A farmacêutica suíça também registrou resultados positivos em testes recentes. Na semana passada, a empresa anunciou que um estudo de fase avançada do medicamento remibrutinib apresentou um “atraso clinicamente significativo na progressão da incapacidade” em pacientes com esclerose múltipla recorrente.

O remibrutinib é um tratamento experimental para esclerose múltipla.

Mesmo diante do resultado positivo com o remibrutinib, analistas do Jefferies afirmaram que será difícil “ganhar confiança” nesse estudo sem os resultados do del-desiran e do del-brax. Segundo os analistas, a confiança no del-brax provavelmente só poderá ser avaliada quando os dados da fase 3 forem divulgados, em 2028.

“Como resultado, o desenvolvimento de negócios e as fusões e aquisições provavelmente continuam sendo uma parte fundamental da estratégia para garantir a ambição de crescimento de médio prazo da administração, na faixa de um dígito médio.
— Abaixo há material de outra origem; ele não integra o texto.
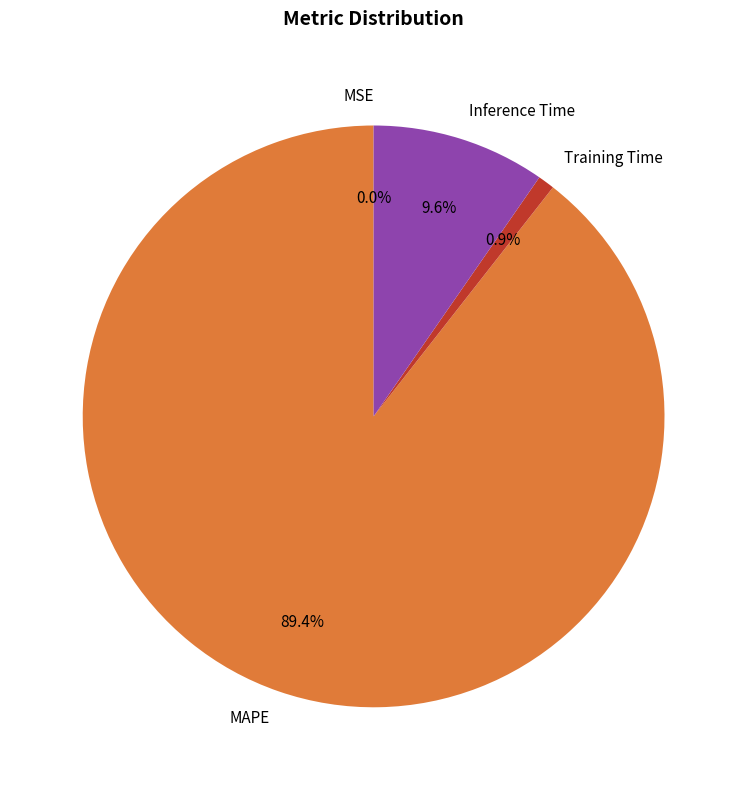

Is MAPE the majority of the pie?

Yes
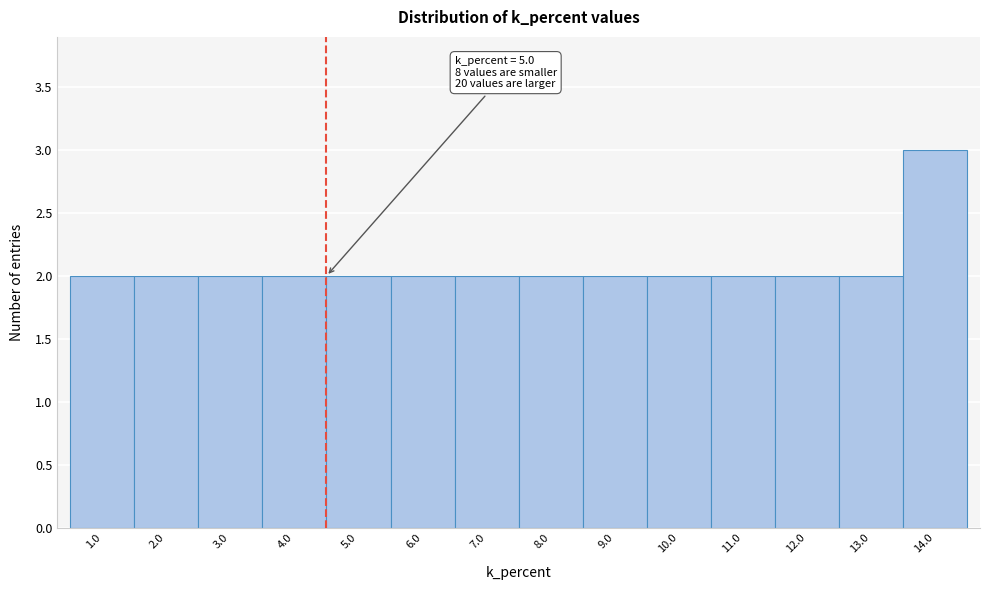

Reading left to right, transcribe all the data shown in this chart.

1.0=2	2.0=2	3.0=2	4.0=2	5.0=2	6.0=2	7.0=2	8.0=2	9.0=2	10.0=2	11.0=2	12.0=2	13.0=2	14.0=3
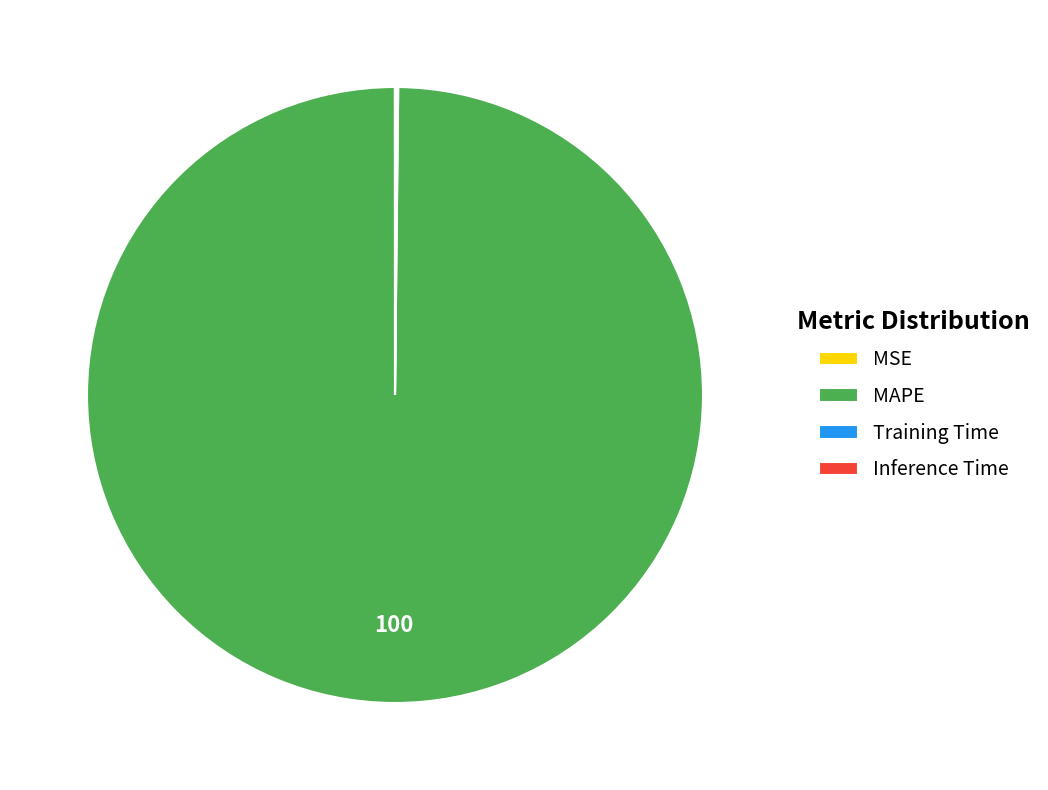

Is it true that MAPE is 92% of the pie?

False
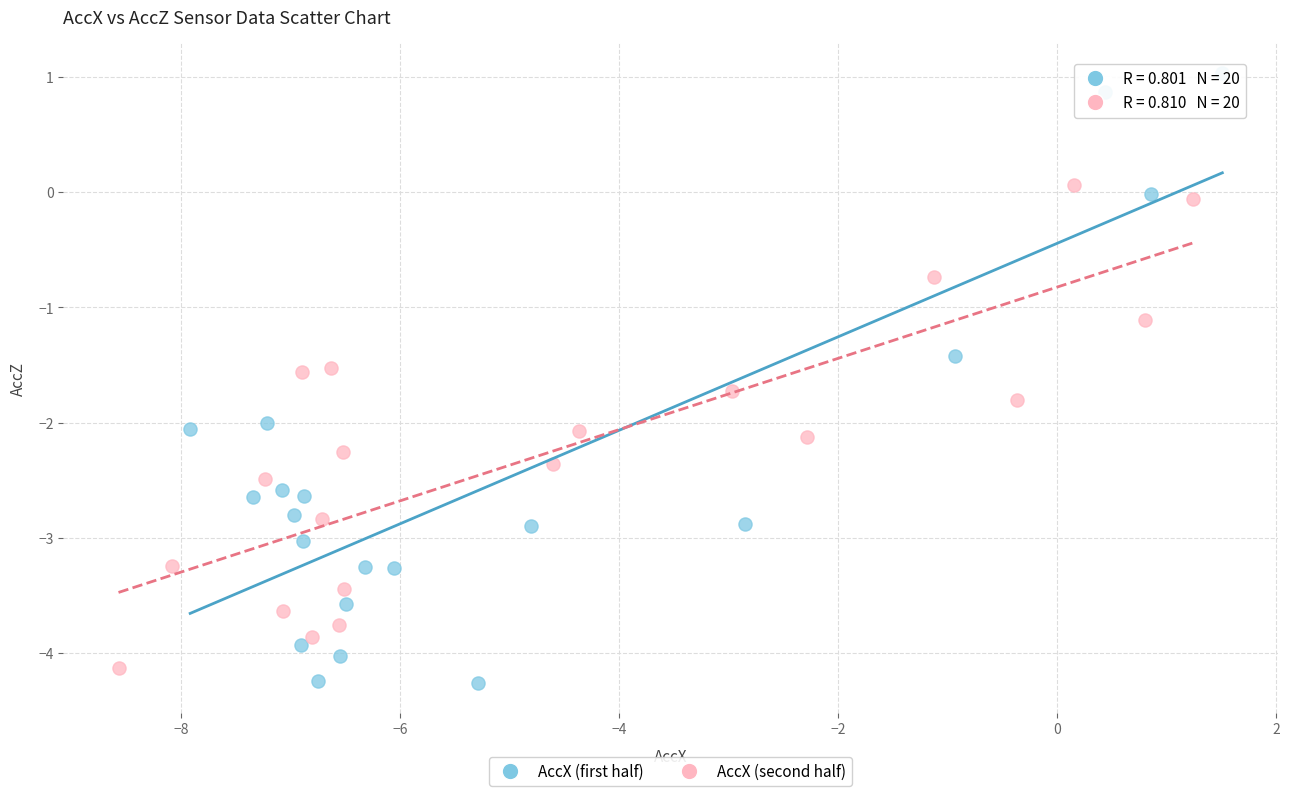

Which series has the widest spread of Y values?

AccX (first half)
A capacidade da administração de realizar negócios maiores provavelmente continuará sob escrutínio”, acrescentaram os analistas.

Analistas do Barclays estimaram que o del-desiran e o pelacarsen representavam, juntos, cerca de US$ 5 bilhões em oportunidades de vendas de pico ajustadas ao risco.

Mais importante, porém, segundo os analistas, o del-desiran funcionava como um teste para a aquisição da Avidity, de US$ 12 bilhões.

O fracasso do medicamento lança dúvidas sobre a aquisição e sobre a capacidade da Novartis de compensar os próximos vencimentos de patentes por meio de fusões e aquisições, afirmaram os analistas em relatório.

“Esperamos que as ações tenham desempenho significativamente inferior, e o prêmio de 20% da Novartis em relação ao setor pode agora ser questionado”, disseram.